▸ WHAT TO PRODUCE: Beneath this task are records; count the lines among them that contain the word "injury" and answer with the number only.

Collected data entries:
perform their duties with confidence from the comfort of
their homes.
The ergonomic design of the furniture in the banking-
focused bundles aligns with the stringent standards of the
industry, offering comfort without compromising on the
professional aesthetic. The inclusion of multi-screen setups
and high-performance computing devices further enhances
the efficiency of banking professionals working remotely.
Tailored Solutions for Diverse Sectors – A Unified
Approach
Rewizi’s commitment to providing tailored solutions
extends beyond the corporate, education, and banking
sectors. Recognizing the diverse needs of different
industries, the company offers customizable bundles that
* * *
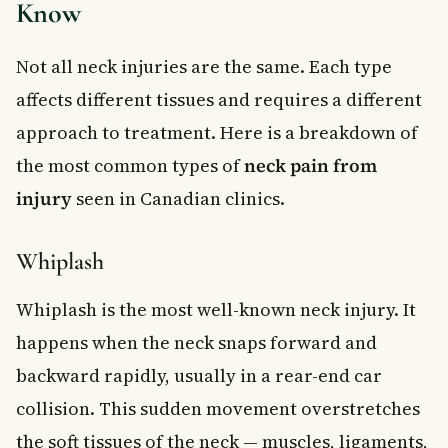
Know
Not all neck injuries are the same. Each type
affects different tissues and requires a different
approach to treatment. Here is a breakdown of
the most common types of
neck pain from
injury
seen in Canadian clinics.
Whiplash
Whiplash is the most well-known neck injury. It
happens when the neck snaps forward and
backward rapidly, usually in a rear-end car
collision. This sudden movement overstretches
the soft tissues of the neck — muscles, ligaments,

▸ TASK OUTPUT: 2